# Aires in Aug



## Nevsters (Feb 6, 2008)

Hi 
Planning a trip to France in August for 3 weeks and as we're completely new to motorhoming we're not sure how likely we are to get space in any 
aires in August during the French holiday season. 
Have bought the All the Aires book so are prepared from that point of view but aren't sure whether we should book every night in advance or be able to do a couple of Aires?


----------



## 88742 (May 9, 2005)

Even though it's the French school holidays you shouldn't have a problem, but try to be a bit flexible, don't expect to hit popular areas at 8 in the evening and find a space. We tend to start thinking about a place to stay around 4 in the afternoon and have never had a problem.

Ian


----------



## petie (Dec 9, 2007)

Most of the aires in france are usually full up in August,last year we only booked three sites for our stay of three weeks,two days in each place,we had no problem getting in anywhere the rest of the time.They will usually find you a place even when they are full.If you dont book sites in advance you will be free to move on whenever you want.


----------



## GerryD (Sep 20, 2007)

We are now forced to holiday in August. Had no problems last year, but we refuse to go to resorts so avoid crowds.


----------



## panagah (Jan 4, 2006)

We don't usually have a problem. Just be flexible, get your self a couple of good boooks and always have a backup plan. Munincple sites are always a good alternative if you get stuck. Some have really nice facilities but do not charge you anything like what commercial sites do. 
A lot will slso depend on what area you intend to travel to. Some are more popular than others meaning of course that the aires in those places will be to.


----------



## Nevsters (Feb 6, 2008)

Thanks for all the advice to us newbies! Not so anxious now about the idea of everywhere being full up. Will hopefully manage a mix of Aires and pre-booked sites. 
Does anyone have experience of the France Passion scheme- it looks very good?


----------



## Grizzly (May 9, 2005)

Nevsters said:


> Does anyone have experience of the France Passion scheme- it looks very good?
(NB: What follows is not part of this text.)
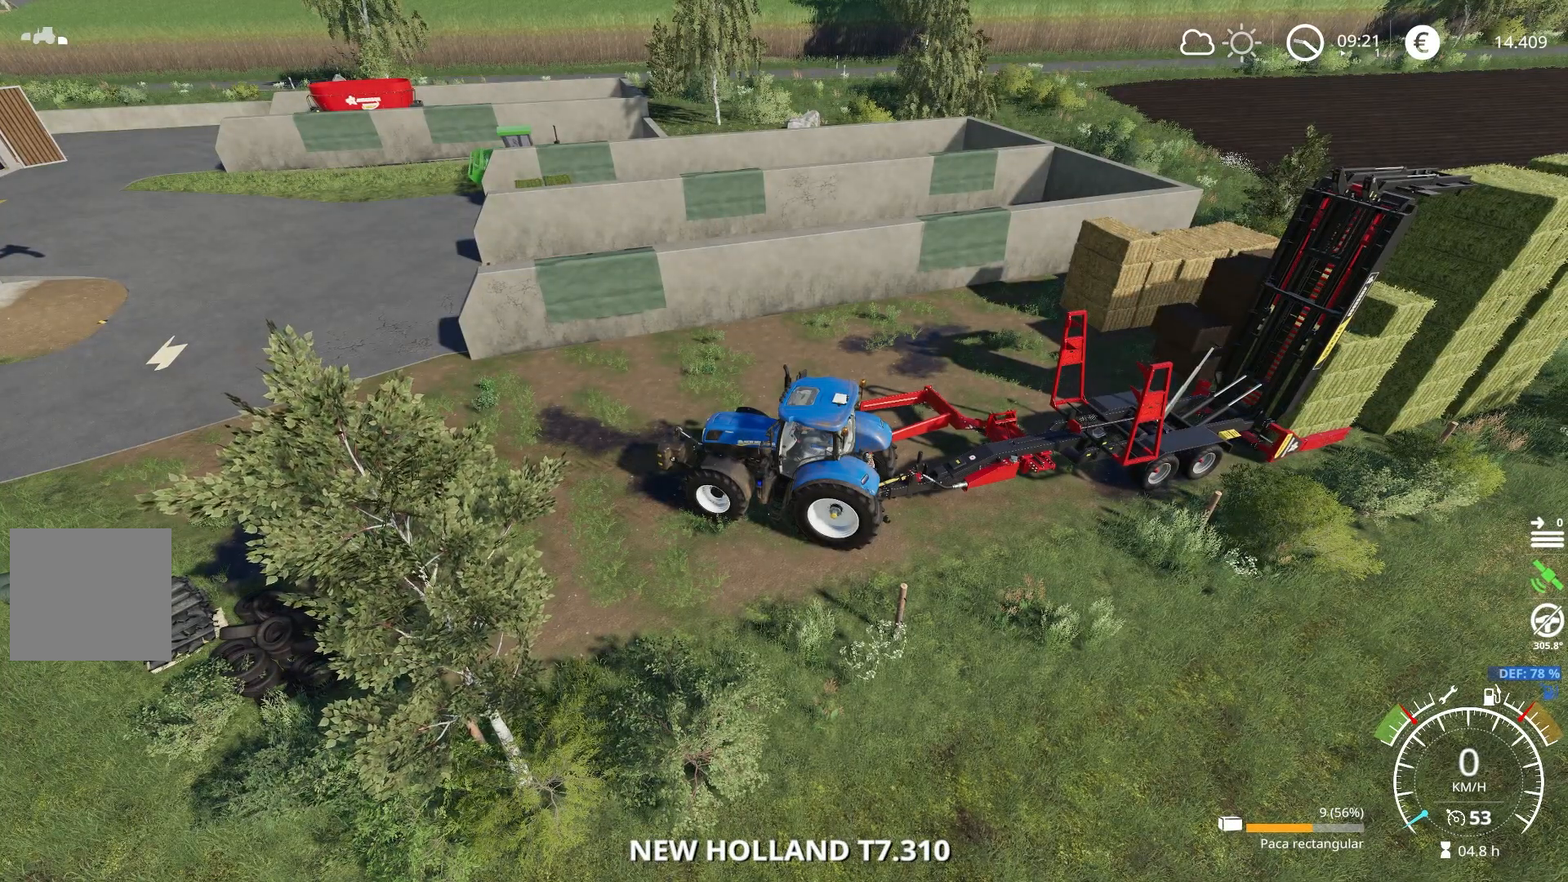
{"buttons": [], "left_stick": "center", "right_stick": "center", "events": [[450, "L2", "up"]]}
The France Passion scheme is excellent. Follow the coloured flower signs to the site and beware of driving into the farmyard - or whatever- until you have done a recce first ! The signs usually go right ot the place you are intneded to park. We managed to miss the flower and drove straight into a a tiny yard- with the farmer and family having Sunday lunch.

We had to do a 150 point turn to get out, with them all helping, but they were charm itself !

I take a selection of blank postcards of my home town and write a suitable message of thanks ( in French I might add ! ) to put through the door if we can't find the hosts next day.

Go for it- it's a brilliant scheme.

G


----------



## Nevsters (Feb 6, 2008)

Thanks for the laugh out loud at the 150 point turn!!
Nice idea about the postcards too, must invest in the book now.


----------



## pandalf (Oct 29, 2006)

*You willbe OK.....*

We had a two week holiday in France and southern Germany last August and stayed every single night at aires and Stellplaetze (German equivalents). It was the first holiday I ver took without booking a single nights stay and we were never caught out.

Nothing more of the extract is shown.